Exercise instructions
Reproduce word for word the stretch of the passage on visualization below, from "Within twenty-four hours, I" through "the United Kingdom.".

Selected passage
[Start of section]
A visualization is an important tool. It’s a gift when we can see ourselves doing something and then having that activity manifested in reality.
Visualization only works if you use it. Make it a regular practice in your life.
Visualize yourself living with one of your dreams.
Visualize yourself doing something you’re nervous about doing. Take a few moments and run through the entire scenario in your head, until you can see yourself doing that thing calmly, clearly, and successfully with all obstacles cleared from your path
I always wanted to be a lawyer, professor and writer. Long ago I talked to my God of Israel about it, then asked God to bring it to pass if that dream was from Him.
Within twenty-four hours, I had my first writing assignment from a newspaper. I got paid fifty Euros a story, and I’ve been writing ever since. Sometimes, we get a vision of ourselves doing something.
We might get an inkling or even have a dream where we see ourselves doing something in the future.
We might get a feeling that we’re about to become diplomat or astronaut (more difficult). Or we might have a dream in which we see ourselves moving into a new country like the United Kingdom.
We might be driving by a neighbourhood one day and get a special feeling that it would be right for us to live there.
We might get a hunch about a career-oriented event.
Some people think these little hunches or dreams are our soul’s way of remembering what it came here to do.
We see a flash: a dream, vision, or a special feeling of what’s coming next. Maybe your dreams about what you want and what you’d like are more important than you think.
Do not seek to follow in the footsteps of the men of old; seek what they sought. - Basho
One of the dangers of following a hero is the temptation to emulate them too much instead of walking our own path.
A friend mine quit his job and started his own company when he was twenty-four years old. Five years later he sold out for millions of dollars.
We want to be like him so we try the same thing and go broke. What happened? Is the universe against us? No. We just got confused about the difference between learning from a hero and trying to walk his path.
The path of my friend may have led him to start a company; your path may also lead you on that course, just not at the same time in your life.
We can still learn much from our heroes and the people we admire. Just be aware that their path and time frame may be different from ours. When the time comes for you to start that business, learn a new skill, enter into a relationship, or whatever you’re hoping to do, the experience will be there.
[End of section]
Data excerpts
[Start of section]
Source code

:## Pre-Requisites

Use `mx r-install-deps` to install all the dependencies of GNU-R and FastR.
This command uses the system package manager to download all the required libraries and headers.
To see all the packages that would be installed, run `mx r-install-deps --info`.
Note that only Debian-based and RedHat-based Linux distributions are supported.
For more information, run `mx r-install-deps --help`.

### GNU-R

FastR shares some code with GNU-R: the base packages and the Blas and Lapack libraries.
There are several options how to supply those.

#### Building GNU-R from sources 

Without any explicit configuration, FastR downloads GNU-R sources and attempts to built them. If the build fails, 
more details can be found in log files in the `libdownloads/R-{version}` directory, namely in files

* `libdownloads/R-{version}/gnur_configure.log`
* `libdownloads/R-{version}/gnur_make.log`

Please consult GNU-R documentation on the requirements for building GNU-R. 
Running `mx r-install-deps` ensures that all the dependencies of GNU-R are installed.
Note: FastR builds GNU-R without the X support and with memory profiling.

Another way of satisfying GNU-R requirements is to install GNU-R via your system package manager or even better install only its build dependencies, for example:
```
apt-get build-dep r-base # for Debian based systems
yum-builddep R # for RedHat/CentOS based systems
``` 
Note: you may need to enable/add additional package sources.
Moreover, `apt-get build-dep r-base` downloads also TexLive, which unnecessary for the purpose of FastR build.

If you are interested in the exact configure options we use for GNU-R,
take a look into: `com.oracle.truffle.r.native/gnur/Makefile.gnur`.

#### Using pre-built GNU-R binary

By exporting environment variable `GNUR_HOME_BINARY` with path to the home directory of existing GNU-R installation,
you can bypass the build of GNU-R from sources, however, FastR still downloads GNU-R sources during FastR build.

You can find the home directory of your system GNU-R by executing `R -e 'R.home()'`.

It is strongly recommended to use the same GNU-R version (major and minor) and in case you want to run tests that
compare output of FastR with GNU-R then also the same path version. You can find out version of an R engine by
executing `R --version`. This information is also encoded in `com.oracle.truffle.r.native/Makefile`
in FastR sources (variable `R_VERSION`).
[End of section]
Finished exercise
Within twenty-four hours, I had my first writing assignment from a newspaper. I got paid fifty Euros a story, and I’ve been writing ever since. Sometimes, we get a vision of ourselves doing something.
We might get an inkling or even have a dream where we see ourselves doing something in the future.
We might get a feeling that we’re about to become diplomat or astronaut (more difficult). Or we might have a dream in which we see ourselves moving into a new country like the United Kingdom.